Any polymer combined with another distinguishable material may be regarded as a composite, but it is materials in fibre form which generally provide the most striking improvements to a polymer’s mechanical and thermal properties. The project will therefore take fibres as its starting point for reinforcement, while not ruling out other forms such as platelets.
Fibres themselves are available in two basic forms: discrete lengths and continuous. The discrete fibres may be as short as 0.3 mm (as is typical of glass reinforced thermoplastics such as nylon) or as long as 25 mm as in polyester styrene sheet moulding compounfs.
The main fibre types are:
GLASS (E-glass and S-glass)
CARBON (high modulus HM and ultrahigh modulus UHM)
ARAMID (typically Kevlar 29 and Kevlar 49)
In round therms these types have all broadly the same breaking strengths, but differ in their stiffness (and cost). Glass is far and away the most used overall, but carbon fibre is favoured for aerospace applications. Aramid has only slight use as a reinforcement fibre, though often found on its own (e.g. in ropes).
Man-made polymers are now available commercially in thousands of grades though there are only around twenty generic types in regular use. Of these twenty types around twelve are thermoplastic. For thermoplastics, moulding takes place at above 200 oC with injection pressures of 100 bar or more, so substantial moulds and machines are always involved. Eight types may be classed as thermo-setting resins. The uncured resins will generally enter the mould at temperatures well below 100 oC and at modest pressures of around 5 bar, so moulds and machines are less substantial and therefore cheaper than for thermoplastics. The curing process (chemical cross-linking) for thermosets in the mould is exothermic and temperatures will often rise well above 100 oC. Control of this exotherm is often a rate limiting step.
Instead of entering a mould as a fluid, both classes of polymer may be shaped by a die pressing on a flexible sheet made up of the polymer resin and any sold filler or reinforcement used. Heat is applied through the die, but its function is somewhat different for the two classes. For thermoplastics, the heat is required to take the polymer above its melting point so that it can flow to the die shape; for thermosets closure of the die is usually sufficient to cause the (uncured) resin to flow to the die shape: heating is requred to initiate curing of the resin.
In the formed state, unreinforced, the room temperature strengths of most polymers lie in the range 30 to 100 MPa. The key factors distinguishing so-called advanced materials are not so much strength per se but (a) the relatively elevated temperatures at which significant strength is maintained, in possibly a steam environment, and (b) the capacity of these materials to be efficiently reinforced. A requirement of increasing importance is the captacity to withstand actual fire which is not quite the same property as temperature resistance.

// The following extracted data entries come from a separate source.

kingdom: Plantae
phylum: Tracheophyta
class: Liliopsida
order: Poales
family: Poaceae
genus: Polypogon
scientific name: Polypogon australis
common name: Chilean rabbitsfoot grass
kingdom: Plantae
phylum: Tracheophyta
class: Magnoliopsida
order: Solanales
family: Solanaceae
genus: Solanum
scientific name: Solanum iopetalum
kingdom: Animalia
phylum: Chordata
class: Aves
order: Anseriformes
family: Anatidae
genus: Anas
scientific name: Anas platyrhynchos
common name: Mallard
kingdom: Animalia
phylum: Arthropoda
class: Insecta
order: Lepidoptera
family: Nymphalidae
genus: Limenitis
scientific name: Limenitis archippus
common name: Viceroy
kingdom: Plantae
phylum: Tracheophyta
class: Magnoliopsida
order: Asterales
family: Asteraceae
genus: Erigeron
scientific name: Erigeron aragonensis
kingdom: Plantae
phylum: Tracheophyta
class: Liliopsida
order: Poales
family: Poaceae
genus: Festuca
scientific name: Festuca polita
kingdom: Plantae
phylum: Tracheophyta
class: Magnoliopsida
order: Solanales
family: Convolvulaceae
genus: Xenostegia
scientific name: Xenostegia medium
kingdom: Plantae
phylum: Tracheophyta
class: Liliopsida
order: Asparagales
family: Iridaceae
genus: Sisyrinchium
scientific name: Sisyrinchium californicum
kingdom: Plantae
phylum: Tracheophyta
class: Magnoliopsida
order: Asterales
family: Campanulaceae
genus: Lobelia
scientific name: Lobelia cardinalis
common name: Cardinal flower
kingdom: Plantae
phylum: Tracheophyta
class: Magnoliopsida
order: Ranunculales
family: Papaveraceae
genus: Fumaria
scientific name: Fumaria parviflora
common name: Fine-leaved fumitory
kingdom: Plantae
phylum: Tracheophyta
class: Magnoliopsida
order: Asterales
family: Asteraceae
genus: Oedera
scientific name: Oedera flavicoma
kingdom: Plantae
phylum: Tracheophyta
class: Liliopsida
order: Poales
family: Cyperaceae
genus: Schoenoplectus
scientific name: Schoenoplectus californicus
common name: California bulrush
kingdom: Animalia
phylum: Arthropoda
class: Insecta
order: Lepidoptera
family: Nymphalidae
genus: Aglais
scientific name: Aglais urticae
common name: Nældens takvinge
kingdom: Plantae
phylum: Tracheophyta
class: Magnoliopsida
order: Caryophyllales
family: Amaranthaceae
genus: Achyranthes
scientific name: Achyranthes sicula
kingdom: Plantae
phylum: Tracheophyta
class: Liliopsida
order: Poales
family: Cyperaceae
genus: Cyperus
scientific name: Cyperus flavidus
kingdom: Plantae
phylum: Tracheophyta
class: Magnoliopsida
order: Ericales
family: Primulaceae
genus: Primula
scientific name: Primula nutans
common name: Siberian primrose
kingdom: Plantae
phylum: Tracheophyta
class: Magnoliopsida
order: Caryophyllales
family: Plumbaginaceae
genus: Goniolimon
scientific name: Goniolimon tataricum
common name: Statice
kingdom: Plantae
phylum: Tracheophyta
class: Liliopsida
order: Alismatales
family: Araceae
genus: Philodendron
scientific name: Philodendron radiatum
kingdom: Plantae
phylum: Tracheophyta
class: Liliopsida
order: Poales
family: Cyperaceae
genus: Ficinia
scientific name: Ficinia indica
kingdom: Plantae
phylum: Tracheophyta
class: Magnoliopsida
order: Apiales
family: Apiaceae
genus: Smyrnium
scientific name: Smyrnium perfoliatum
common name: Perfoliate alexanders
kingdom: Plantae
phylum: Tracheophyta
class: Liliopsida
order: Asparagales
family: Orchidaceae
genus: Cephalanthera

Broadly speaking then for thermoplastics, raw material costs and processing costs in the fluid sate increase with temperature resistance in the solid state. As with thermosets, environmental resistance (water, uv, etc) is a function of the particular chemical structure of the polymer. Among the thermosets, epoxide resins have been found to have a good combination of basic strength, reinforcement capability and environmental resistance for many structural applications, and are unlikely to be displaced by resins within the thermoset class. The main competition to epoxide resins is thus likely to come from the newer temperature resistant thermoplastics and from different types and ways of introducing reinforcement into the manufactured artefact.